------ AUSGANGSTEXT ------

Berufsgenossenschaften
Derzeit bestehen 25 gewerbliche Berufsgenossenschaften und 9 landwirtschaftliche Berufsgenossenschaften. Die gewerblichen Berufsgenossenschaften sind nach Wirtschaftszweigen gegliedert, die landwirtschaftlichen Berufsgenossenschaften sowie die Metall-Berufsgenossenschaft darüber hinaus auch noch nach Regionen.
Der persönliche Geltungsbereich der Unfallverhütungsvorschriften erstreckt sich grundsätzlich nur auf Mitgliedsunternehmen (Unternehmer und seine Beschäftigten) des jeweils rechtsetzenden Unfallversicherungsträgers.
Es gelten somit nur die Unfallverhütungsvorschriften der jeweils zuständigen Berufsgenossenschaft, in der das Unternehmen Mitglied ist.
Die für den Einzelhandel zuständige Berufsgenossenschaft (BG) ist zB die „Berufsgenossenschaft Handel und Warendistribution“ (seit dem 1. Januar 2008).

------

DEINE AUFGABE -> Schreibe den Ausgangstext über die Berufsgenossenschaften vollständig und unverändert heraus.

------ GEGEBENE ANGABEN ------

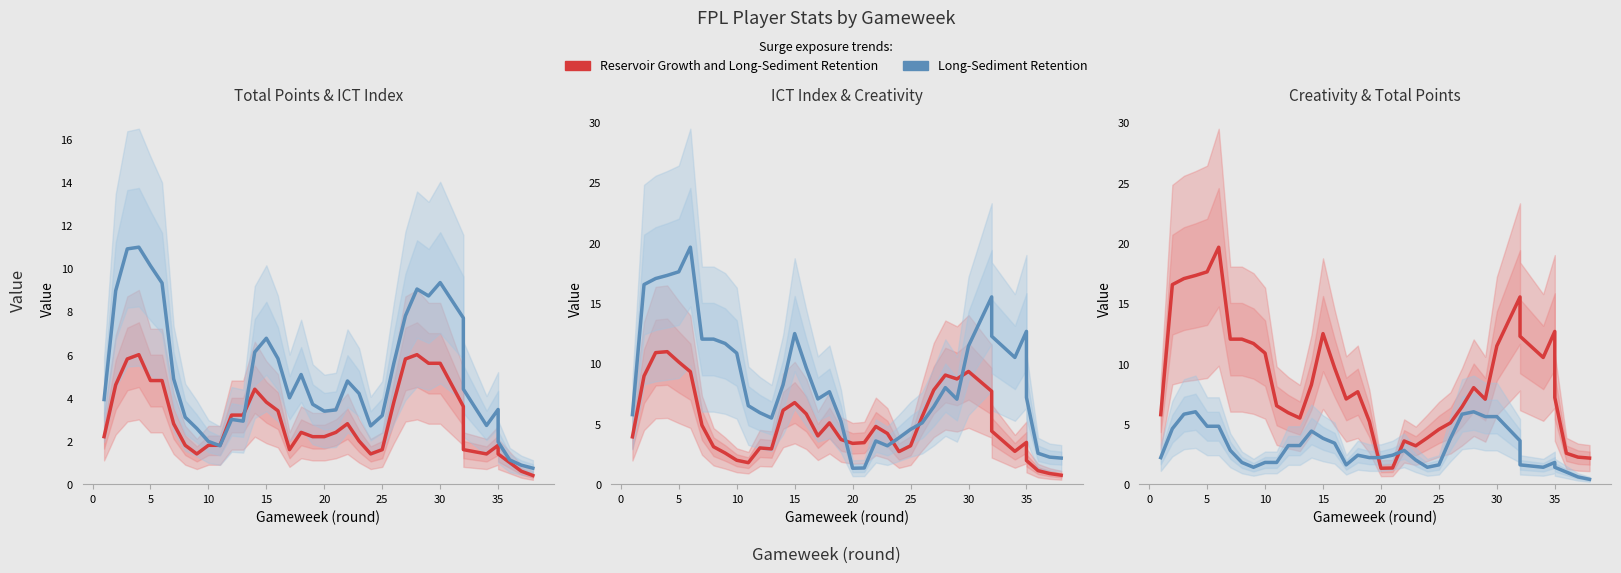

What is the sum of all Creativity values?

329.5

------

SCHRIFTLICHE ANTWORT ->
Berufsgenossenschaften
Derzeit bestehen 25 gewerbliche Berufsgenossenschaften und 9 landwirtschaftliche Berufsgenossenschaften. Die gewerblichen Berufsgenossenschaften sind nach Wirtschaftszweigen gegliedert, die landwirtschaftlichen Berufsgenossenschaften sowie die Metall-Berufsgenossenschaft darüber hinaus auch noch nach Regionen.
Der persönliche Geltungsbereich der Unfallverhütungsvorschriften erstreckt sich grundsätzlich nur auf Mitgliedsunternehmen (Unternehmer und seine Beschäftigten) des jeweils rechtsetzenden Unfallversicherungsträgers.
Es gelten somit nur die Unfallverhütungsvorschriften der jeweils zuständigen Berufsgenossenschaft, in der das Unternehmen Mitglied ist.
Die für den Einzelhandel zuständige Berufsgenossenschaft (BG) ist zB die „Berufsgenossenschaft Handel und Warendistribution“ (seit dem 1. Januar 2008).